В нашей палате лежало около десяти человек. Активнее всех были солдаты, сплотившиеся вокруг нашего весельчака подполковника. Этот замечательный души человек был больших габаритов, отчего напоминал пузатую бочку. Его внешний вид внушал нам уважение. Из всех людей с лишним весом он был самым добрым и располагающим к себе. Другие были недовольны своей жизнью, и всё это неудовольствие выплескивали на других.
В один из дней ребята, способные передвигаться, подсели к нему ближе и начали играть в карты. То и дело к нам заглядывали санитары, но подполковник сразу же принимал серьезный вид. Тогда санитары закрывали дверь и не задавали лишних вопросов. Палата жила своей жизнью. Тишина наступала лишь тогда, когда начинался обход главврача. Заходя к нам, главврач улыбался, качал головой и в первую очередь направлялся всегда к подполковнику.
Я давно хотел попросить у главврача бумагу, чтобы начать рисовать, но что-то меня останавливало, хотя мне уже хотелось запечатлеть и нашу веселую компанию. Вот и сейчас я подготовился обратиться к нему с просьбой, но заметил, что врач то и дело смотрит на часы, возможно, торопясь на операцию. Моя просьба так и повисла в воздухе.
— В наш госпиталь, ребята, привозят пачками таких, как вы, — говорил нам главврач. — Русские уже в Германии. Идут ожесточенные сражения за каждый город. А вы всё тут шутите?
Он покачал головой, будто недовольный нашим поведением. Пока врач осматривал других больных, я, пользуясь случаем, повернулся в сторону подполковника и позвал его.
— Господин подполковник! — обратился к нему я.
Он оживился и кинул взгляд на меня:
— Я слушаю!
— Вы замечательный человек! — похвалил его я. — Нам без вас будет очень скучно здесь!
— Я никуда не собираюсь уходить! — смеялся он.
— Нет! Но вы не так меня поняли! — продолжал диалог с ним я. — Вас же наверняка скоро переведут в офицерский корпус, основываясь на вашем звании.
— Да мне и здесь неплохо! — замотал он головой и развел руки в стороны, показывая на всех присутствующих здесь ребят.
— Да, у меня к вам есть просьба!
— Какая?
— Будьте добры, можете походатайствовать, чтобы мне распорядились принести чистые листы бумаги?
Подполковник сразу понял, для чего мне это, и спросил меня:
— А ты нарисуешь нас всех?
— Да, без проблем!
Подполковник тут же позвал к себе главврача и что-то начал объяснять ему, показывая жестами на меня. Медик кивнул ему и сделал запись в своей тетради, после чего продолжил обход. Я посмотрел на подполковника, он улыбнулся, жестом показал мне: всё будет хорошо.
Наш главврач ушел, и я начал изнывать в ожидании бумаги.
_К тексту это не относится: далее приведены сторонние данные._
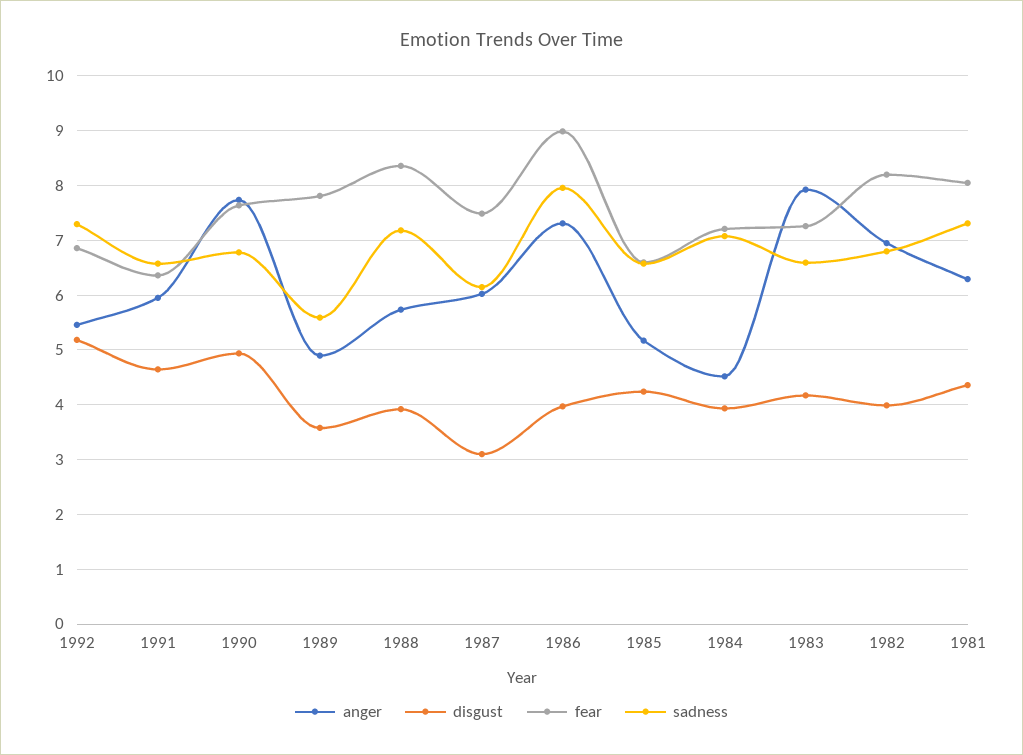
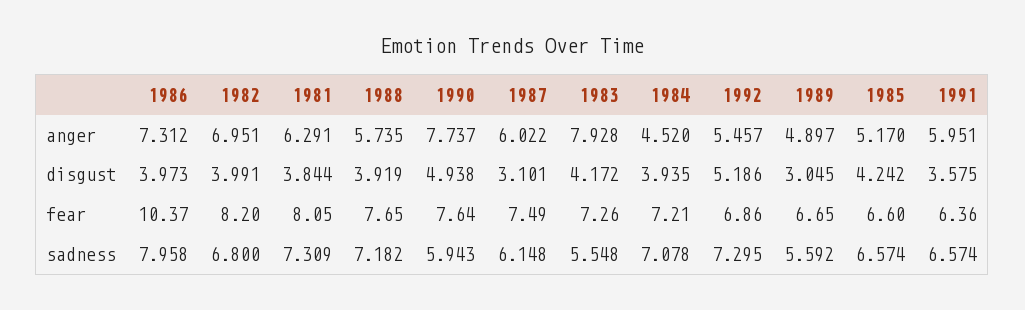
disgust, 1991: 4.6 -> 3.575
sadness, 1990: 6.8 -> 5.943
disgust, 1989: 3.6 -> 3.045
fear, 1989: 7.8 -> 6.65
fear, 1988: 8.4 -> 7.65
fear, 1986: 9 -> 10.37
sadness, 1983: 6.6 -> 5.548
disgust, 1981: 4.4 -> 3.844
Я нарисую на чистом листе Катерину. Мне казалось, что так она станет ко мне ближе, да и просто хотелось чаще видеть ее лицо, пусть даже таким образом. С нетерпением я ждал возможности оживить белые листы образом белой птицы, символизирующей Катю.
Но в голову пришли и другие мысли: увижу ли я вообще ее вновь?
Наш врач сказал нам, что русские уже перешагнули далеко за границу Великой Германии.
Что будет с нами всеми дальше, никому не было не известно. Кого-то снова отправят на фронт, до последнего защищать родину от коммунистов. А как именно сложится моя дальнейшая судьба?
В один из дней после обеда к нам в палату зашел санитар. Он подошел к подполковнику и протянул ему стопку бумаги.
— Велено передать, — кратко отчитался санитар.
— Да это не мне, — сообразил подполковник, — а вон тому солдату.
Заполучив бумагу, я был счастлив, как никогда. Весь вечер на моем лице сияла улыбка. Я и не ожидал так быстро получить желаемое. Теперь я могу творить.
За такой подарок я был обязан выполнить свое обещание: нарисовать подполковника с его друзьями из больничной палаты. Так я смогу достойно отблагодарить его. Я уже решил, что буду рисовать: в центре изображения должен быть наш подполковник[Э1] , сидящий на своей кровати, а по бокам — его ежедневные товарищи по играм в карты и травле анекдотов.
В нашей палате были и другие больные. Некоторые из них были тяжело ранены и не вставали с койки, некоторые предпочитали быть наблюдателями и редко присоединялись к веселью.
Итак, передо мной сидела великолепная пятерка, их лица были радостны и полны амбиций. Я озвучил им идею, и ребята стали выбирать себе место на будущем групповом портрете, вновь смеясь и подшучивая друг над другом. Я в это время прикидывал, как лучше их нарисовать. Мне не очень хотелось рисовать в больничных пижамах, ведь это военные люди, надо было отдать им должное.